Fourteen years after Jonathan Aitken quit the Cabinet he has regained the title of Hon. The former minister has been given a new role in public life after a lengthy rehabilitation following his stint in prison for perjury. He has been named the Hon Secretary for Barkston Square Gardens in Earls Court, where he lives. Although perhaps less prestigious than Chief Secretary to the Treasury, it is an important job. I'm told that top of his agenda is securing a children's play area in one corner of the garden.

Twitter ye not: Alastair Campbell has been making flirty online comments – with men. Like many people who you might have thought had better things to do with their time, Tony Blair's former motor-mouth is a regular user of Twitter. He must also, like many vain people, have a search for his own name programmed on to his computer. For when a blogger unknown to Campbell updated his status and mentioned his name, Campbell promptly got in touch. Someone called Mike T-D updated his status to say "Giles Coren is my new Guilty Crush. (Well, one has to move on from Alastair Campbell at some stage.)" Despite not "following" Mike, Campbell soon wrote back, saying "Why move on I say?" Fancy that!

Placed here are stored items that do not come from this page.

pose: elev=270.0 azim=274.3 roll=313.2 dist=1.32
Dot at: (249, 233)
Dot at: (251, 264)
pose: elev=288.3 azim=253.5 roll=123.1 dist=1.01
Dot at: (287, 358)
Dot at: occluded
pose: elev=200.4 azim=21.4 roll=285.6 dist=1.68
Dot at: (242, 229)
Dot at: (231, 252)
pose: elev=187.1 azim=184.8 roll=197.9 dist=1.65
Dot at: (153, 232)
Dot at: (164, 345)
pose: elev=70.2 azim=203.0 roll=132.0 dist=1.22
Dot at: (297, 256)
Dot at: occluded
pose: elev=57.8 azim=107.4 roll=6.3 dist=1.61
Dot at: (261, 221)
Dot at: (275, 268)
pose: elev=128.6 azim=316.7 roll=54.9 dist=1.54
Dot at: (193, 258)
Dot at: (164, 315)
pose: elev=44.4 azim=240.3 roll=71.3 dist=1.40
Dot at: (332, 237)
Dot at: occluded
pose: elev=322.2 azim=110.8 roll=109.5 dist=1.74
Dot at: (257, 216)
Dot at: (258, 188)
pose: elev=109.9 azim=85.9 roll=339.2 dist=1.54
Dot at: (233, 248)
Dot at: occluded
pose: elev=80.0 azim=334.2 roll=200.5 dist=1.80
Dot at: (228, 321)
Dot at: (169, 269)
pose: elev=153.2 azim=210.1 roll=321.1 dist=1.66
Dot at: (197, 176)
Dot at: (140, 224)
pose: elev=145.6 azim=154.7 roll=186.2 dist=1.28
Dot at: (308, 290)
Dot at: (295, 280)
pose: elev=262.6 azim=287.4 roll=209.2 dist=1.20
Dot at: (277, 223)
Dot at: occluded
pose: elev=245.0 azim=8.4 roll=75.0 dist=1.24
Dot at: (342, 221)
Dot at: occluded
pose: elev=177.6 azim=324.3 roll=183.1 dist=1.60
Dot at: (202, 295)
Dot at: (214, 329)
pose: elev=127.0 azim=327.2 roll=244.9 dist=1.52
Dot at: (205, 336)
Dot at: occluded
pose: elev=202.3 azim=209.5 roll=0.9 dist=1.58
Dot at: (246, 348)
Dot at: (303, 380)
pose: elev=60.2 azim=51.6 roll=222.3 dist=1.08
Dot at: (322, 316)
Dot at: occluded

Luvvies in the West End are so sick of rats scuttling around their theatres that they are calling for managers to buy in cats. The old-fashioned solution is being backed by the actors' union Equity, who want to improve working conditions in London's theatreland. Famous past pussies include Beerbohm, named after Herbert Beerbohm, who lived at the Gielgud and had an obituary in The Stage. But Richard Pulford of the Society of London Theatres is sniffy about the proposal: "My understanding is that rats normally see off cats."